* **TASK**
Write out the text from the very start of the records through the line holding "février 2025", inclusive, copying every line exactly and leaving the pictures out of your answer.

============================================================

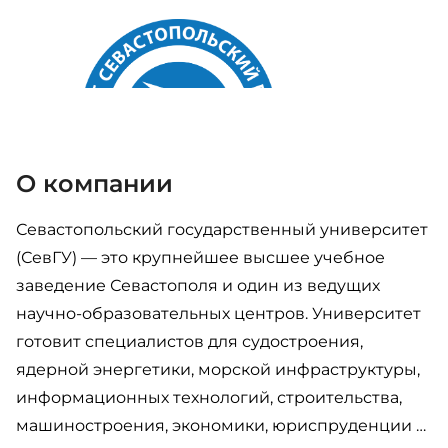
О компании
Севастопольский государственный университет
(СевГУ) — это крупнейшее высшее учебное
заведение Севастополя и один из ведущих
научно-образовательных центров. Университет
готовит специалистов для судостроения,
ядерной энергетики, морской инфраструктуры,
информационных технологий, строительства,
машиностроения, экономики, юриспруденции и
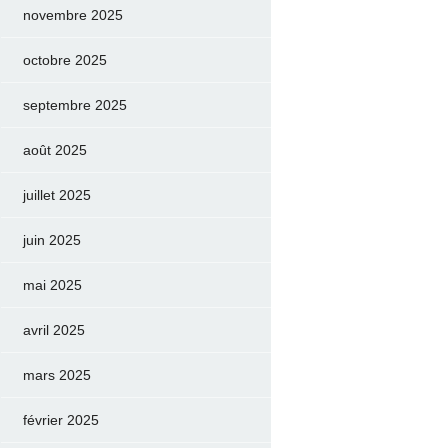
novembre 2025
octobre 2025
septembre 2025
août 2025
juillet 2025
juin 2025
mai 2025
avril 2025
mars 2025
février 2025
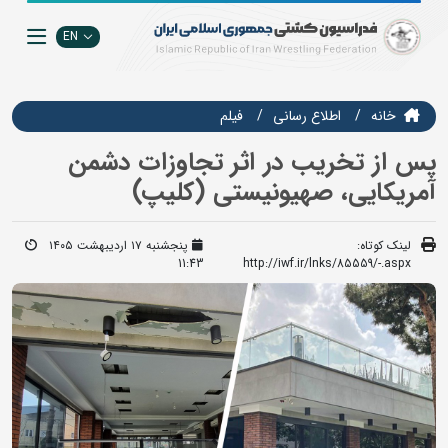
EN
خانه
اطلاع رسانی
فيلم
پس از تخریب در اثر تجاوزات دشمن
آمریکایی، صهیونیستی (کلیپ)
لینک کوتاه:
پنجشنبه ۱۷ اردیبهشت ۱۴۰۵
11:43
http://iwf.ir/lnks/85559/-.aspx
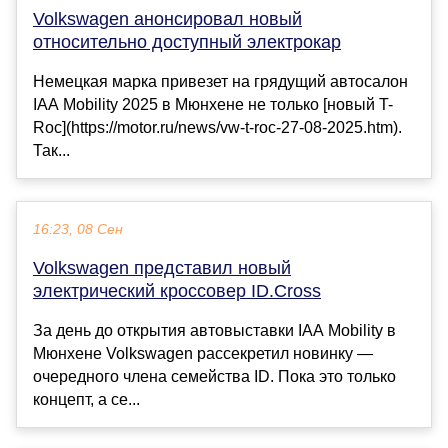
Volkswagen анонсировал новый
относительно доступный электрокар
Немецкая марка привезет на грядущий автосалон
IAA Mobility 2025 в Мюнхене не только [новый T-
Roc](https://motor.ru/news/vw-t-roc-27-08-2025.htm).
Так...
16:23, 08 Сен
Volkswagen представил новый
электрический кроссовер ID.Cross
За день до открытия автовыставки IAA Mobility в
Мюнхене Volkswagen рассекретил новинку —
очередного члена семейства ID. Пока это только
концепт, а се...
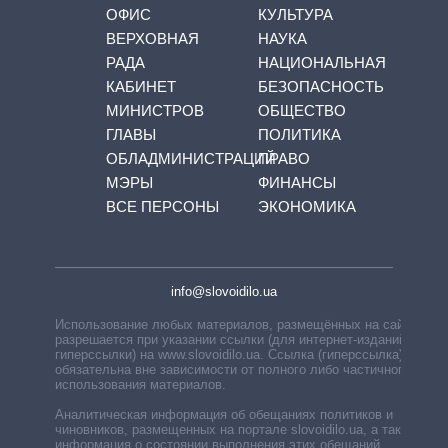
ОФИС
КУЛЬТУРА
ВЕРХОВНАЯ
НАУКА
РАДА
НАЦИОНАЛЬНАЯ
КАБИНЕТ
БЕЗОПАСНОСТЬ
МИНИСТРОВ
ОБЩЕСТВО
ГЛАВЫ
ПОЛИТИКА
ОБЛАДМИНИСТРАЦИЙ
ПРАВО
МЭРЫ
ФИНАНСЫ
ВСЕ ПЕРСОНЫ
ЭКОНОМИКА
info@slovoidilo.ua
Использование любых материалов, размещённых на сайте,
разрешается при указании ссылки (для интернет-изданий —
гиперссылки) на www.slovoidilo.ua. Ссылка (гиперссылка)
обязательна вне зависимости от полного либо частичного
использования материалов.
Аналитическая информация об обещаниях политиков и
чиновников, размещенных на портале slovoidilo.ua, а также
информация о состоянии выполнения этих обещаний,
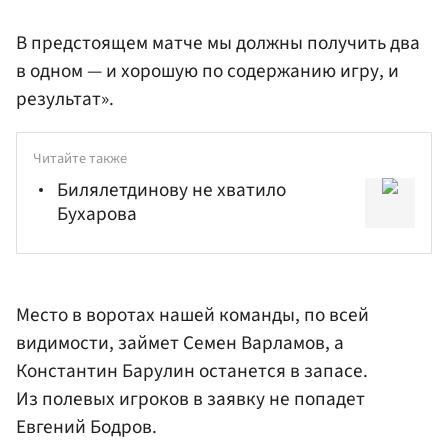
В предстоящем матче мы должны получить два
в одном — и хорошую по содержанию игру, и
результат».
Читайте также
Билялетдинову не хватило
Бухарова
Место в воротах нашей команды, по всей
видимости, займет
Семен Варламов
, а
Константин Барулин
останется в запасе.
Из полевых игроков в заявку не попадет
Евгений Бодров
.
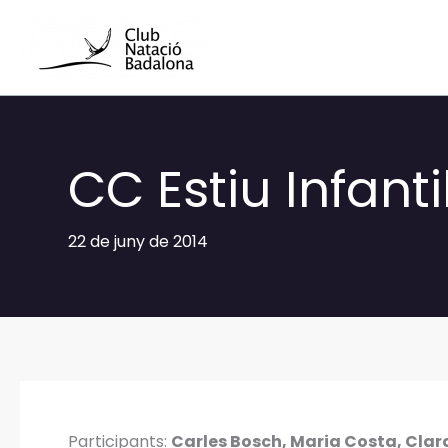
Vés
al
contingut
CC Estiu Infant
22 de juny de 2014
Participants:
Carles Bosch, Maria Costa, Clara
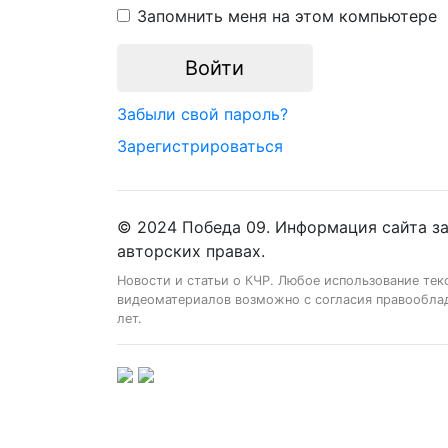
Запомнить меня на этом компьютере
Забыли свой пароль?
Зарегистрироваться
© 2024 Победа 09. Информация сайта з
авторских правах.
Новости и статьи о КЧР. Любое использование тек
видеоматериалов возможно с согласия правооблад
лет.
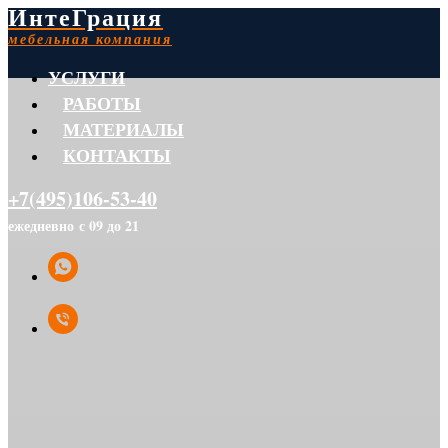
ИнтеГрация
мебельная компания
УСЛУГИ
РАБОТЫ
МАТЕРИАЛЫ
КОНТАКТЫ
+7(495)106-53-40
ежедневно с 09 до 21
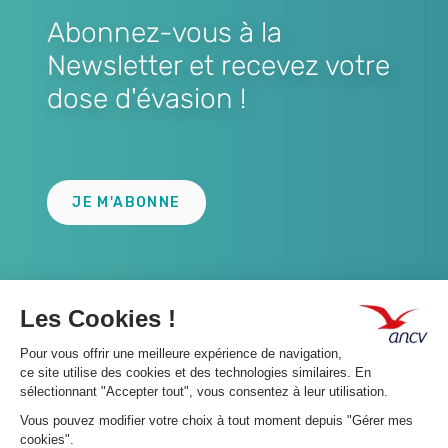
Abonnez-vous à la
Newsletter et recevez votre
dose d'évasion !
Lien
JE M'ABONNE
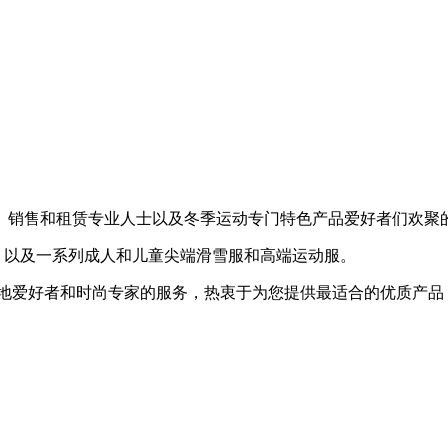
业狂热人士、销售和租赁专业人士以及冬季运动专门特色产品爱好者们欢
或出售，以及一系列成人和儿童尖端滑雪服和高端运动服。
山地爱好者和时尚专家的服务，热衷于为您提供最适合的优质产品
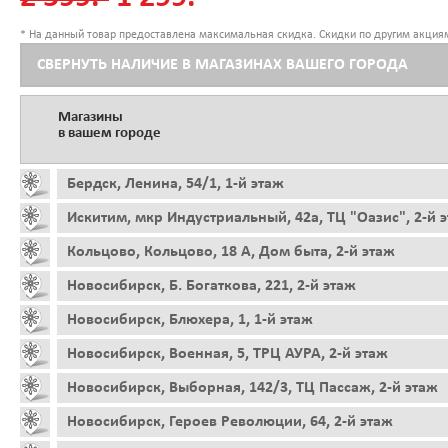
* На данный товар предоставлена максимальная скидка. Скидки по другим акциям
СВЕРНУТЬ НАЛИЧИЕ В МАГАЗИНАХ ВАШЕГО ГОРОДА
Магазины
в вашем городе
Бердск, Ленина, 54/1, 1-й этаж
Искитим, мкр Индустриальный, 42а, ТЦ "Оазис", 2-й 
Кольцово, Кольцово, 18 А, Дом быта, 2-й этаж
Новосибирск, Б. Богаткова, 221, 2-й этаж
Новосибирск, Блюхера, 1, 1-й этаж
Новосибирск, Военная, 5, ТРЦ АУРА, 2-й этаж
Новосибирск, Выборная, 142/3, ТЦ Пассаж, 2-й этаж
Новосибирск, Героев Революции, 64, 2-й этаж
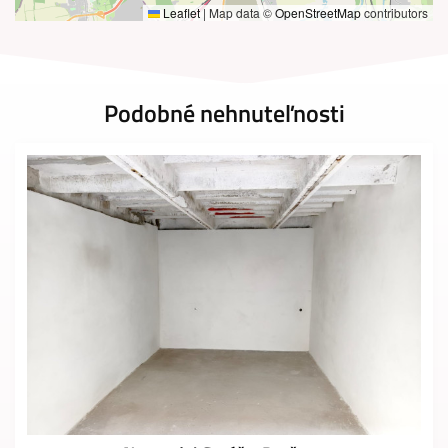
Leaflet
|
Map data ©
OpenStreetMap
contributors
Podobné nehnuteľnosti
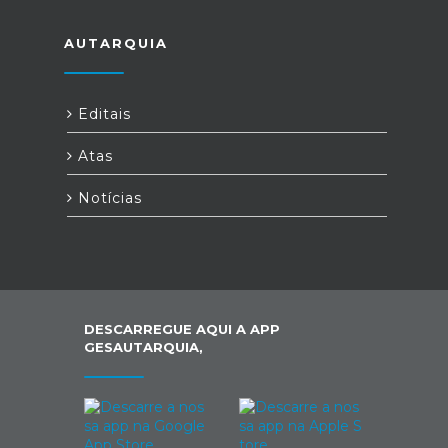
AUTARQUIA
Editais
Atas
Notícias
DESCARREGUE AQUI A APP
GESAUTARQUIA,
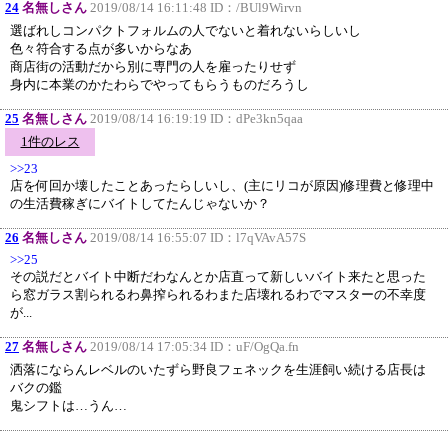
24
名無しさん
2019/08/14 16:11:48 ID：
/BUl9Wirvn
選ばれしコンパクトフォルムの人でないと着れないらしいし
色々符合する点が多いからなあ
商店街の活動だから別に専門の人を雇ったりせず
身内に本業のかたわらでやってもらうものだろうし
25
名無しさん
2019/08/14 16:19:19 ID：
dPe3kn5qaa
1件のレス
>>23
店を何回か壊したことあったらしいし、(主にリコが原因)修理費と修理中
の生活費稼ぎにバイトしてたんじゃないか？
26
名無しさん
2019/08/14 16:55:07 ID：
l7qVAvA57S
>>25
その説だとバイト中断だわなんとか店直って新しいバイト来たと思った
ら窓ガラス割られるわ鼻搾られるわまた店壊れるわでマスターの不幸度
が...
27
名無しさん
2019/08/14 17:05:34 ID：
uF/OgQa.fn
洒落にならんレベルのいたずら野良フェネックを生涯飼い続ける店長は
バクの鑑
鬼シフトは…うん…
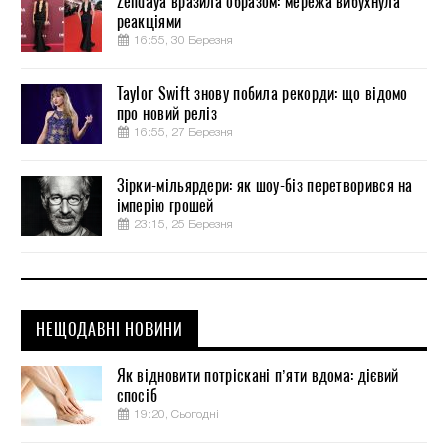
Zendaya вразила образом: мережа вибухнула
реакціями
16:55, 30 Березня
Taylor Swift знову побила рекорди: що відомо
про новий реліз
16:55, 27 Березня
Зірки-мільярдери: як шоу-біз перетворився на
імперію грошей
23:15, 25 Березня
НЕЩОДАВНІ НОВИНИ
Як відновити потріскані п’яти вдома: дієвий
спосіб
19:20, Сьогодні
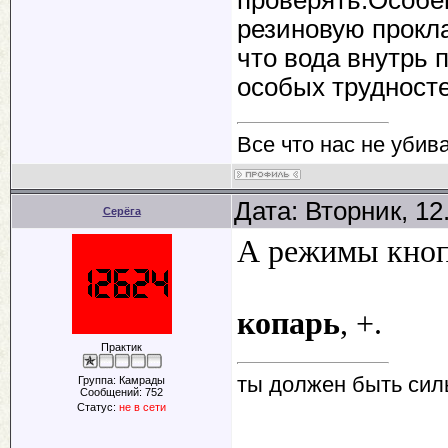
резиновую прокл
что вода внутрь 
особых трудностей
Все что нас не убив
Дата: Вторник, 12
Серёга
А режимы кноп
копарь
, +.
Практик
ты должен быть сил
Группа: Камрады
Сообщений:
752
Статус:
не в сети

============================================================

* **EXERCISE RESULT**
О компании
Севастопольский государственный университет
(СевГУ) — это крупнейшее высшее учебное
заведение Севастополя и один из ведущих
научно-образовательных центров. Университет
готовит специалистов для судостроения,
ядерной энергетики, морской инфраструктуры,
информационных технологий, строительства,
машиностроения, экономики, юриспруденции и
novembre 2025
octobre 2025
septembre 2025
août 2025
juillet 2025
juin 2025
mai 2025
avril 2025
mars 2025
février 2025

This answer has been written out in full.